His poetry has influenced Persian literature, but also Turkish, Ottoman Turkish, Azerbaijani, Punjabi, Hindi, and Urdu, as well as the literature of some other Turkic, Iranian, and Indo-Aryan languages including Chagatai, Pashto, and Bengali.
Due to quarrels between different dynasties in Khorāṣān, opposition to the Khwarizmid Shahs who were considered devious by his father, Bahā ud-Dīn Wālad or fear of the impending Mongol cataclysm, his father decided to migrate westwards, eventually settling in the Anatolian city Konya, where he lived most of his life, composed one of the crowning glories of Persian literature, and profoundly affected the culture of the area.
When his father died, Rumi, aged 25, inherited his position as the head of an Islamic school. One of Baha' ud-Din's students, Sayyed Burhan ud-Din Muhaqqiq Termazi, continued to train Rumi in the Shariah as well as the Tariqa, especially that of Rumi's father. For nine years, Rumi practised Sufism as a disciple of Burhan ud-Din until the latter died in 1240 or 1241. Rumi's public life then began: he became an Islamic Jurist, issuing fatwas and giving sermons in the mosques of Konya. He also served as a Molvi (Islamic teacher) and taught his adherents in the madrassa. During this period, Rumi also travelled to Damascus and is said to have spent four years there.
It was his meeting with the dervish Shams-e Tabrizi on 15 November 1244 that completely changed his life. From an accomplished teacher and jurist, Rumi was transformed into an ascetic.
On the night of 5 December 1248, as Rumi and Shams were talking, Shams was called to the back door. He went out, never to be seen again. Rumi's love for, and his bereavement at the death of, Shams found their expression in an outpouring of lyric poems, Divan-e Shams-e Tabrizi. He himself went out searching for Shams and journeyed again to Damascus.
Rumi found another companion in Salaḥ ud-Din-e Zarkub, a goldsmith. After Salah ud-Din's death, Rumi's scribe and favourite student, Hussam-e Chalabi, assumed the role of Rumi's companion. Hussam implored Rumi to write more. Rumi spent the next 12 years of his life in Anatolia dictating the six volumes of this masterwork, the Masnavi, to Hussam.
In December 1273, Rumi fell ill and died on the 17th of December in Konya
Top 10 Quotes Jalaluddin Rumi
1. “Your task is not to seek for love, but merely to seek and find all the barriers within yourself that you have built against it.”
― Jalaluddin Rumi
2. “Out beyond ideas of wrongdoing
and rightdoing there is a field.
I'll meet you there.
When the soul lies down in that grass
the world is too full to talk about.”
― Jalaluddin Rumi
3. “The wound is the place where the Light enters you.”
― Jalaluddin Rumi
4. “Stop acting so small.
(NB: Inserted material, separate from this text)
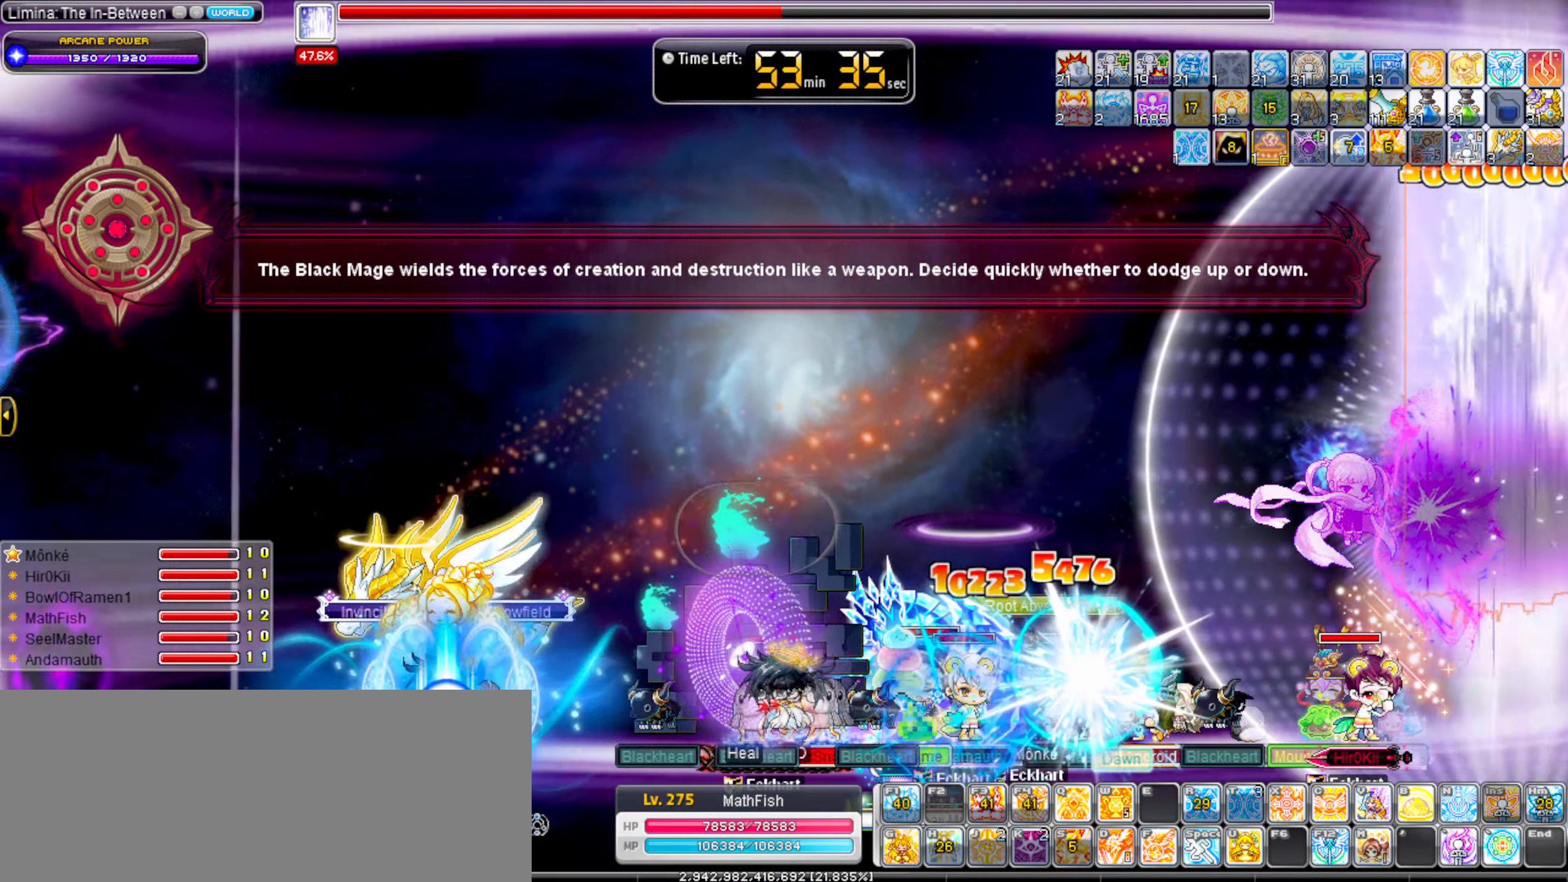
{"keys": ["left"], "events": [[33, "shift_l", "up"], [283, "right", "up"], [316, "left", "down"]]}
You are the universe in ecstatic motion.”
― Jalaluddin Rumi
5. “What you seek is seeking you.”
― Jalaluddin Rumi
6. “The minute I heard my first love story,
I started looking for you, not knowing
how blind that was.
Lovers don't finally meet somewhere.
They're in each other all along.”
― Jalaluddin Rumi, The Illuminated Rumi
7. “Don’t grieve. Anything you lose comes round in another form.”
― Jalaluddin Rumi
8. “Dance, when you're broken open. Dance, if you've torn the bandage off. Dance in the middle of the fighting. Dance in your blood. Dance when you're perfectly free.”
― Jalaluddin Rumi
9.“If you are irritated by every rub, how will your mirror be polished?”
― Jalaluddin Rumi
10. “You were born with wings, why prefer to crawl through life?”